--- Data listing Enclosed Below ---

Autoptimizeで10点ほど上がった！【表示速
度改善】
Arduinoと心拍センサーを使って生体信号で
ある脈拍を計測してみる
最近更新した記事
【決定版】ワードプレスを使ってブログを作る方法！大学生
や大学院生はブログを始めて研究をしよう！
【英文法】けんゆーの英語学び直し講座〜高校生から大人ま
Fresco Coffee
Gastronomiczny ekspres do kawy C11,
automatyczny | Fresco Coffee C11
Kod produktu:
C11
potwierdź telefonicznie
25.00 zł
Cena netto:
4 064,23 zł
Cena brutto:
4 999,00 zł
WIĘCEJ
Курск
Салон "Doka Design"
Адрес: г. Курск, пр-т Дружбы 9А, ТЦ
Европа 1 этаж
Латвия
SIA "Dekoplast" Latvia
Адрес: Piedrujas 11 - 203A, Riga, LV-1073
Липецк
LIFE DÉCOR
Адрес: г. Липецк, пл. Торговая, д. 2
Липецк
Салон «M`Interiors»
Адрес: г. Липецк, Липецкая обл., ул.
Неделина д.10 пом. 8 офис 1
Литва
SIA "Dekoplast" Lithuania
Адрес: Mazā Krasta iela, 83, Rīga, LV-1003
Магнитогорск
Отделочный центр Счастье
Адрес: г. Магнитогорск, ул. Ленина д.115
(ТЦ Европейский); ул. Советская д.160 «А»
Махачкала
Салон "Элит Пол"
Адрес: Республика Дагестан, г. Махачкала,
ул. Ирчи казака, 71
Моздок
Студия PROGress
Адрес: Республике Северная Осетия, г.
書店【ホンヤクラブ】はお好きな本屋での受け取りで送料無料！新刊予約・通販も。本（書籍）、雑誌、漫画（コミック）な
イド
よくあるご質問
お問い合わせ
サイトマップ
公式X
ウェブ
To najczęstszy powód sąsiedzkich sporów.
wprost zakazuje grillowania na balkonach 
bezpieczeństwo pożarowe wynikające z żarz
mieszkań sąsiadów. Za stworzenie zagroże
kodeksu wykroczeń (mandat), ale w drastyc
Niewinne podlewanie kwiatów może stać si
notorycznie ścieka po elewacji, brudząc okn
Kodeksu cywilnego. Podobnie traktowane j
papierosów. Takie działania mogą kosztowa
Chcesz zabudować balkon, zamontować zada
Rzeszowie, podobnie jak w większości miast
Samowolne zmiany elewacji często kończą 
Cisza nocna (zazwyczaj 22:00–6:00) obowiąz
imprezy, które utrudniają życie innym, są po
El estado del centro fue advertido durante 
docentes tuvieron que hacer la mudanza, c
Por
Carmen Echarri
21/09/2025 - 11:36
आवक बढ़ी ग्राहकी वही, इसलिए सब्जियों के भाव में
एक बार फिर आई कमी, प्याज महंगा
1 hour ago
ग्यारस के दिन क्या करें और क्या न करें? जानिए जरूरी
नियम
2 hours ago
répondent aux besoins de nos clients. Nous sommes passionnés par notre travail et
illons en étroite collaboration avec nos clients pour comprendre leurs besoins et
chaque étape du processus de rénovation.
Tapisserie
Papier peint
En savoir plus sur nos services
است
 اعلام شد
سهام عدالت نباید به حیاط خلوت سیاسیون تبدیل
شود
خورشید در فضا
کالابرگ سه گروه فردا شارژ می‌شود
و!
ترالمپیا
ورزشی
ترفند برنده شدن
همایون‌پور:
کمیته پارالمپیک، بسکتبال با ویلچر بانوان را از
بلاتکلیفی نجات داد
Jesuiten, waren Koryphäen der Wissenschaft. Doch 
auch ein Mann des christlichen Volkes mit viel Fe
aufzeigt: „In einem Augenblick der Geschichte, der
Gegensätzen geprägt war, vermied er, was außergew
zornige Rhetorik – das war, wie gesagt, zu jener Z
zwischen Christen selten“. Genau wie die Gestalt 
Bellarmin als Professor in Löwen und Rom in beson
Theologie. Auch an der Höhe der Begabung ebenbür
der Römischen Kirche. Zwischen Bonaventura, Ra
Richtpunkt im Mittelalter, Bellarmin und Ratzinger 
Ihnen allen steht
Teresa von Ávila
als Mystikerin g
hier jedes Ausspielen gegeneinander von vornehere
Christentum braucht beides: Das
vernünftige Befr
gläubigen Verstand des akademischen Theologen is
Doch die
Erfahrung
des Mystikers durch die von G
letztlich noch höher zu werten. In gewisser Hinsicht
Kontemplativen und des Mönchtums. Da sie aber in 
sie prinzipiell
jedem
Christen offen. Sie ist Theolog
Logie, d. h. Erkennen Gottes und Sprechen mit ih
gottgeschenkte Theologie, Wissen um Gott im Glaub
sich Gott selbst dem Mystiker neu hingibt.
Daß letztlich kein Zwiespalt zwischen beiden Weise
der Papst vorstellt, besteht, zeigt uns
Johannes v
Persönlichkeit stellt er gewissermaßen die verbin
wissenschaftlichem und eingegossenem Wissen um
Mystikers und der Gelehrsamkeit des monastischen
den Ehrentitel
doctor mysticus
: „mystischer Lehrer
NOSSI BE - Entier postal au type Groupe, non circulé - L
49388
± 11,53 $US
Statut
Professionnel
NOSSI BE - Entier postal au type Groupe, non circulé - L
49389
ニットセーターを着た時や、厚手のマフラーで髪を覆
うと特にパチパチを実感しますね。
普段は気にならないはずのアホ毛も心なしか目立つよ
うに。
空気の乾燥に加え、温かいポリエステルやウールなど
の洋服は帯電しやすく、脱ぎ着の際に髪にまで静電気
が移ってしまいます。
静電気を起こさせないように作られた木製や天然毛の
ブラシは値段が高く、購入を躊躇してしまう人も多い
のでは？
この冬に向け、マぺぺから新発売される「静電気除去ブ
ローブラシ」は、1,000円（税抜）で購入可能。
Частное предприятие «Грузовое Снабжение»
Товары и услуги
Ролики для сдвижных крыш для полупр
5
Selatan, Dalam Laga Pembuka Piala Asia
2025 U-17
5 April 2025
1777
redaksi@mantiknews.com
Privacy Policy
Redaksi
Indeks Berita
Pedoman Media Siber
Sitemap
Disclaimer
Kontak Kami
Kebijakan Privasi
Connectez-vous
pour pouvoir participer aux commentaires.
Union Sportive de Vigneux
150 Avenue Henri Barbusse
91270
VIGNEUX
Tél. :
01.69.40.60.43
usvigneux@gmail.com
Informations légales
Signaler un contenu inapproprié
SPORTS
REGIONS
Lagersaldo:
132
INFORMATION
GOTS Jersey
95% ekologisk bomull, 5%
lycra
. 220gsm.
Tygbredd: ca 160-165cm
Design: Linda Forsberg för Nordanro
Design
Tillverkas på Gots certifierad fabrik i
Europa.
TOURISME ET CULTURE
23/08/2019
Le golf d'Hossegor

--- End of Enclosed Data listing ---

:: Your task ::
Revise the rows above by replacing each occurrence of "Курск" with "Kursk". Reproduce every line, and leave everything else unchanged.

:: Solution to this problem ::
Autoptimizeで10点ほど上がった！【表示速
度改善】
Arduinoと心拍センサーを使って生体信号で
ある脈拍を計測してみる
最近更新した記事
【決定版】ワードプレスを使ってブログを作る方法！大学生
や大学院生はブログを始めて研究をしよう！
【英文法】けんゆーの英語学び直し講座〜高校生から大人ま
Fresco Coffee
Gastronomiczny ekspres do kawy C11,
automatyczny | Fresco Coffee C11
Kod produktu:
C11
potwierdź telefonicznie
25.00 zł
Cena netto:
4 064,23 zł
Cena brutto:
4 999,00 zł
WIĘCEJ
Kursk
Салон "Doka Design"
Адрес: г. Kursk, пр-т Дружбы 9А, ТЦ
Европа 1 этаж
Латвия
SIA "Dekoplast" Latvia
Адрес: Piedrujas 11 - 203A, Riga, LV-1073
Липецк
LIFE DÉCOR
Адрес: г. Липецк, пл. Торговая, д. 2
Липецк
Салон «M`Interiors»
Адрес: г. Липецк, Липецкая обл., ул.
Неделина д.10 пом. 8 офис 1
Литва
SIA "Dekoplast" Lithuania
Адрес: Mazā Krasta iela, 83, Rīga, LV-1003
Магнитогорск
Отделочный центр Счастье
Адрес: г. Магнитогорск, ул. Ленина д.115
(ТЦ Европейский); ул. Советская д.160 «А»
Махачкала
Салон "Элит Пол"
Адрес: Республика Дагестан, г. Махачкала,
ул. Ирчи казака, 71
Моздок
Студия PROGress
Адрес: Республике Северная Осетия, г.
書店【ホンヤクラブ】はお好きな本屋での受け取りで送料無料！新刊予約・通販も。本（書籍）、雑誌、漫画（コミック）な
イド
よくあるご質問
お問い合わせ
サイトマップ
公式X
ウェブ
To najczęstszy powód sąsiedzkich sporów.
wprost zakazuje grillowania na balkonach 
bezpieczeństwo pożarowe wynikające z żarz
mieszkań sąsiadów. Za stworzenie zagroże
kodeksu wykroczeń (mandat), ale w drastyc
Niewinne podlewanie kwiatów może stać si
notorycznie ścieka po elewacji, brudząc okn
Kodeksu cywilnego. Podobnie traktowane j
papierosów. Takie działania mogą kosztowa
Chcesz zabudować balkon, zamontować zada
Rzeszowie, podobnie jak w większości miast
Samowolne zmiany elewacji często kończą 
Cisza nocna (zazwyczaj 22:00–6:00) obowiąz
imprezy, które utrudniają życie innym, są po
El estado del centro fue advertido durante 
docentes tuvieron que hacer la mudanza, c
Por
Carmen Echarri
21/09/2025 - 11:36
आवक बढ़ी ग्राहकी वही, इसलिए सब्जियों के भाव में
एक बार फिर आई कमी, प्याज महंगा
1 hour ago
ग्यारस के दिन क्या करें और क्या न करें? जानिए जरूरी
नियम
2 hours ago
répondent aux besoins de nos clients. Nous sommes passionnés par notre travail et
illons en étroite collaboration avec nos clients pour comprendre leurs besoins et
chaque étape du processus de rénovation.
Tapisserie
Papier peint
En savoir plus sur nos services
است
 اعلام شد
سهام عدالت نباید به حیاط خلوت سیاسیون تبدیل
شود
خورشید در فضا
کالابرگ سه گروه فردا شارژ می‌شود
و!
ترالمپیا
ورزشی
ترفند برنده شدن
همایون‌پور:
کمیته پارالمپیک، بسکتبال با ویلچر بانوان را از
بلاتکلیفی نجات داد
Jesuiten, waren Koryphäen der Wissenschaft. Doch 
auch ein Mann des christlichen Volkes mit viel Fe
aufzeigt: „In einem Augenblick der Geschichte, der
Gegensätzen geprägt war, vermied er, was außergew
zornige Rhetorik – das war, wie gesagt, zu jener Z
zwischen Christen selten“. Genau wie die Gestalt 
Bellarmin als Professor in Löwen und Rom in beson
Theologie. Auch an der Höhe der Begabung ebenbür
der Römischen Kirche. Zwischen Bonaventura, Ra
Richtpunkt im Mittelalter, Bellarmin und Ratzinger 
Ihnen allen steht
Teresa von Ávila
als Mystikerin g
hier jedes Ausspielen gegeneinander von vornehere
Christentum braucht beides: Das
vernünftige Befr
gläubigen Verstand des akademischen Theologen is
Doch die
Erfahrung
des Mystikers durch die von G
letztlich noch höher zu werten. In gewisser Hinsicht
Kontemplativen und des Mönchtums. Da sie aber in 
sie prinzipiell
jedem
Christen offen. Sie ist Theolog
Logie, d. h. Erkennen Gottes und Sprechen mit ih
gottgeschenkte Theologie, Wissen um Gott im Glaub
sich Gott selbst dem Mystiker neu hingibt.
Daß letztlich kein Zwiespalt zwischen beiden Weise
der Papst vorstellt, besteht, zeigt uns
Johannes v
Persönlichkeit stellt er gewissermaßen die verbin
wissenschaftlichem und eingegossenem Wissen um
Mystikers und der Gelehrsamkeit des monastischen
den Ehrentitel
doctor mysticus
: „mystischer Lehrer
NOSSI BE - Entier postal au type Groupe, non circulé - L
49388
± 11,53 $US
Statut
Professionnel
NOSSI BE - Entier postal au type Groupe, non circulé - L
49389
ニットセーターを着た時や、厚手のマフラーで髪を覆
うと特にパチパチを実感しますね。
普段は気にならないはずのアホ毛も心なしか目立つよ
うに。
空気の乾燥に加え、温かいポリエステルやウールなど
の洋服は帯電しやすく、脱ぎ着の際に髪にまで静電気
が移ってしまいます。
静電気を起こさせないように作られた木製や天然毛の
ブラシは値段が高く、購入を躊躇してしまう人も多い
のでは？
この冬に向け、マぺぺから新発売される「静電気除去ブ
ローブラシ」は、1,000円（税抜）で購入可能。
Частное предприятие «Грузовое Снабжение»
Товары и услуги
Ролики для сдвижных крыш для полупр
5
Selatan, Dalam Laga Pembuka Piala Asia
2025 U-17
5 April 2025
1777
redaksi@mantiknews.com
Privacy Policy
Redaksi
Indeks Berita
Pedoman Media Siber
Sitemap
Disclaimer
Kontak Kami
Kebijakan Privasi
Connectez-vous
pour pouvoir participer aux commentaires.
Union Sportive de Vigneux
150 Avenue Henri Barbusse
91270
VIGNEUX
Tél. :
01.69.40.60.43
usvigneux@gmail.com
Informations légales
Signaler un contenu inapproprié
SPORTS
REGIONS
Lagersaldo:
132
INFORMATION
GOTS Jersey
95% ekologisk bomull, 5%
lycra
. 220gsm.
Tygbredd: ca 160-165cm
Design: Linda Forsberg för Nordanro
Design
Tillverkas på Gots certifierad fabrik i
Europa.
TOURISME ET CULTURE
23/08/2019
Le golf d'Hossegor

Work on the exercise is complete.